'''

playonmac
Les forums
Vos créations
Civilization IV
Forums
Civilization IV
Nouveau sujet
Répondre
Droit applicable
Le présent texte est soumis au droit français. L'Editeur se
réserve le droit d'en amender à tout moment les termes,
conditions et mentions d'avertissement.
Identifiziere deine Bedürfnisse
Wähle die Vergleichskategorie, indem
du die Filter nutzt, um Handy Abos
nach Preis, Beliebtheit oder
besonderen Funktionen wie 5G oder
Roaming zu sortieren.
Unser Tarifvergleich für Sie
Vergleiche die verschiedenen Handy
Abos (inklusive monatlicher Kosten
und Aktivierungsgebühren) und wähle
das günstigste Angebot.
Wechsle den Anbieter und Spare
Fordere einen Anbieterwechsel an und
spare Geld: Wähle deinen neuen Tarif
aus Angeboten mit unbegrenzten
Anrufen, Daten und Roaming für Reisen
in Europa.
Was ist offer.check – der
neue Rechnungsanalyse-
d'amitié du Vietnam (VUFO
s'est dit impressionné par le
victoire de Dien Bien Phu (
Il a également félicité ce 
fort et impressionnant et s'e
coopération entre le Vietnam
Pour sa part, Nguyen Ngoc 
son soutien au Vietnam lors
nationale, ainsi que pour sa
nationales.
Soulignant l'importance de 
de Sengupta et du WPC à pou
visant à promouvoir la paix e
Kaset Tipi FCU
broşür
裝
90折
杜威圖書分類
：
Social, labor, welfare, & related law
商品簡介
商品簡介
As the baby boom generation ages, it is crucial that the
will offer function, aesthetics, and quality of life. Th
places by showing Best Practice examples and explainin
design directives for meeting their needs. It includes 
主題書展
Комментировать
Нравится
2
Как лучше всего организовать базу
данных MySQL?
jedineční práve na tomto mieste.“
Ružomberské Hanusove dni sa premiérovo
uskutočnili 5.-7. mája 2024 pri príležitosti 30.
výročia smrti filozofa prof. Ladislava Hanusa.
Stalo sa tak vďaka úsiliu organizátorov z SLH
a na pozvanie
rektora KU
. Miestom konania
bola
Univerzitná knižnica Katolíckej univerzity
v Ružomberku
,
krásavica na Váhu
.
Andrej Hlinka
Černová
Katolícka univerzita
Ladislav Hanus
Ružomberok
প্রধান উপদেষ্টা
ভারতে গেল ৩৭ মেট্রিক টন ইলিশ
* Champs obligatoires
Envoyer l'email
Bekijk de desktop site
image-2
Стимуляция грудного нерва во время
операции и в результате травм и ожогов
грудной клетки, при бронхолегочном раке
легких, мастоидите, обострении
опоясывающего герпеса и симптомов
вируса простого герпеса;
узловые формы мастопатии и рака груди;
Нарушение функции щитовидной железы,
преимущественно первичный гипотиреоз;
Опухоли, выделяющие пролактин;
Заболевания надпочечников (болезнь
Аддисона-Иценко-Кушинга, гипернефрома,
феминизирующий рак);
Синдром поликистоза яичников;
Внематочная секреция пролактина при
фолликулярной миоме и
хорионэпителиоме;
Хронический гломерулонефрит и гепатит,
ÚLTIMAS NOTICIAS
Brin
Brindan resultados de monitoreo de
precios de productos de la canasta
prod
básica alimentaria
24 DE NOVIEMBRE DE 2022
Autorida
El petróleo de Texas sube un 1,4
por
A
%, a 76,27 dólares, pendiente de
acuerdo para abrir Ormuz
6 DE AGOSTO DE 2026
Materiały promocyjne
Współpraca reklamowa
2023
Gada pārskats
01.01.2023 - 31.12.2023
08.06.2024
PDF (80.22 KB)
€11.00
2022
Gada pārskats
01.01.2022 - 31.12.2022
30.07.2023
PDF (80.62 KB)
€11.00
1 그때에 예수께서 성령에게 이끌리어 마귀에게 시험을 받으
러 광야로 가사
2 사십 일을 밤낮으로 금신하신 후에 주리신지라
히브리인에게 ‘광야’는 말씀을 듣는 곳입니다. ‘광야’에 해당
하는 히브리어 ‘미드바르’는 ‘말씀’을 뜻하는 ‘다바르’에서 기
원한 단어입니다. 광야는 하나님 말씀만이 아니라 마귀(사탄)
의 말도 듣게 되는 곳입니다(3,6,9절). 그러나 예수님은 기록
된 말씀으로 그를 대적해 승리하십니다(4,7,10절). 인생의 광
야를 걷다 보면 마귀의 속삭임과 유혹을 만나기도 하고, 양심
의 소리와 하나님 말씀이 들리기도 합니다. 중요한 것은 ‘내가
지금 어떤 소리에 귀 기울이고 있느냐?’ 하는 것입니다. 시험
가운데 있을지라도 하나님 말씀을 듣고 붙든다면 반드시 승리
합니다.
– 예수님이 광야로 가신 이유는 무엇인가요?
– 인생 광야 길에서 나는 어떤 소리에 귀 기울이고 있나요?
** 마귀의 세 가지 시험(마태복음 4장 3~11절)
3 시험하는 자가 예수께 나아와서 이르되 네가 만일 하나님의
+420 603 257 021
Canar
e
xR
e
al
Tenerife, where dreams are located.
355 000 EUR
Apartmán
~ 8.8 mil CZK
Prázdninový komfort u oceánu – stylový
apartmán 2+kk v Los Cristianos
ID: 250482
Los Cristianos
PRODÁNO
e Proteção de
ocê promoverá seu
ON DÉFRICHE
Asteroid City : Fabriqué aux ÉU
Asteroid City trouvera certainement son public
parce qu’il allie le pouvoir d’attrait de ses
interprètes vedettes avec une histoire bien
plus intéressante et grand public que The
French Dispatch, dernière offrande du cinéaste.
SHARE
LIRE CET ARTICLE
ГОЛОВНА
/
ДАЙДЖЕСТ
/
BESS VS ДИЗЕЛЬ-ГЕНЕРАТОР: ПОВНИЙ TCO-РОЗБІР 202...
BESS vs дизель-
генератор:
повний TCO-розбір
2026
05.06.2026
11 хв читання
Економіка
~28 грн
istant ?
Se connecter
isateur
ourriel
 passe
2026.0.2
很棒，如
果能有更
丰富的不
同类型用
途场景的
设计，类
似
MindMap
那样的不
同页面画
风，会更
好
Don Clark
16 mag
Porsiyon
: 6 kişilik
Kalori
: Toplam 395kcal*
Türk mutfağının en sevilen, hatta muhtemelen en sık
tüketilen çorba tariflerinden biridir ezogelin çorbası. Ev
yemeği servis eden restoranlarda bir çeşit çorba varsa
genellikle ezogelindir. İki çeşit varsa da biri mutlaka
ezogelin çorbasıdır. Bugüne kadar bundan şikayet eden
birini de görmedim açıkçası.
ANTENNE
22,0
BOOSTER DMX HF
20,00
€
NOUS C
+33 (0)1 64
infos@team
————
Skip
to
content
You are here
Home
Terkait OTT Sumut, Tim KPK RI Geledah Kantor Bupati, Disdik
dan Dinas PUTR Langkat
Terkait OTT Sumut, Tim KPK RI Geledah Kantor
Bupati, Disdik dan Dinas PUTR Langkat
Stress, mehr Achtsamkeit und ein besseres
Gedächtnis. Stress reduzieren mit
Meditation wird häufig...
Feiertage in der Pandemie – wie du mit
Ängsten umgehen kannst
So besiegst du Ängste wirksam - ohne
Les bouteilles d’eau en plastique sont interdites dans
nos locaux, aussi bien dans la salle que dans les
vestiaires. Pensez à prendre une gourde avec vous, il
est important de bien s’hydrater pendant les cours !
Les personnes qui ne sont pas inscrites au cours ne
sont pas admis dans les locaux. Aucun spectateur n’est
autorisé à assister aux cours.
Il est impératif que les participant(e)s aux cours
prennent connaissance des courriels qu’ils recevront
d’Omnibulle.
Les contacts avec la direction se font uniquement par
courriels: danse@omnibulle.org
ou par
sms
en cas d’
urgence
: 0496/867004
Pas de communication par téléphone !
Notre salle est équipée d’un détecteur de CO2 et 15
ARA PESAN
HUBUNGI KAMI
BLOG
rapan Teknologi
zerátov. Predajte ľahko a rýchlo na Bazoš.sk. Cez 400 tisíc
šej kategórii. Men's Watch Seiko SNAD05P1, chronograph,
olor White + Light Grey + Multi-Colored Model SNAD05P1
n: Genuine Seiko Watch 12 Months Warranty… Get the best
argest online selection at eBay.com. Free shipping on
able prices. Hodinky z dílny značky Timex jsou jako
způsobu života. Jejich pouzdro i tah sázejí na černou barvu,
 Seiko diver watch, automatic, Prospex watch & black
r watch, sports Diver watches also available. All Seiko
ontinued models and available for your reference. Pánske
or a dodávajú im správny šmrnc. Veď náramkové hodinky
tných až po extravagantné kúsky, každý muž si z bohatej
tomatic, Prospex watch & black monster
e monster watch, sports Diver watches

'''

#### Exercise
Copy out word for word the part of the entries that opens with the first line and closes with the line containing "Identifiziere deine Bedürfnisse", with both of those lines included.

#### Exercise answer
playonmac
Les forums
Vos créations
Civilization IV
Forums
Civilization IV
Nouveau sujet
Répondre
Droit applicable
Le présent texte est soumis au droit français. L'Editeur se
réserve le droit d'en amender à tout moment les termes,
conditions et mentions d'avertissement.
Identifiziere deine Bedürfnisse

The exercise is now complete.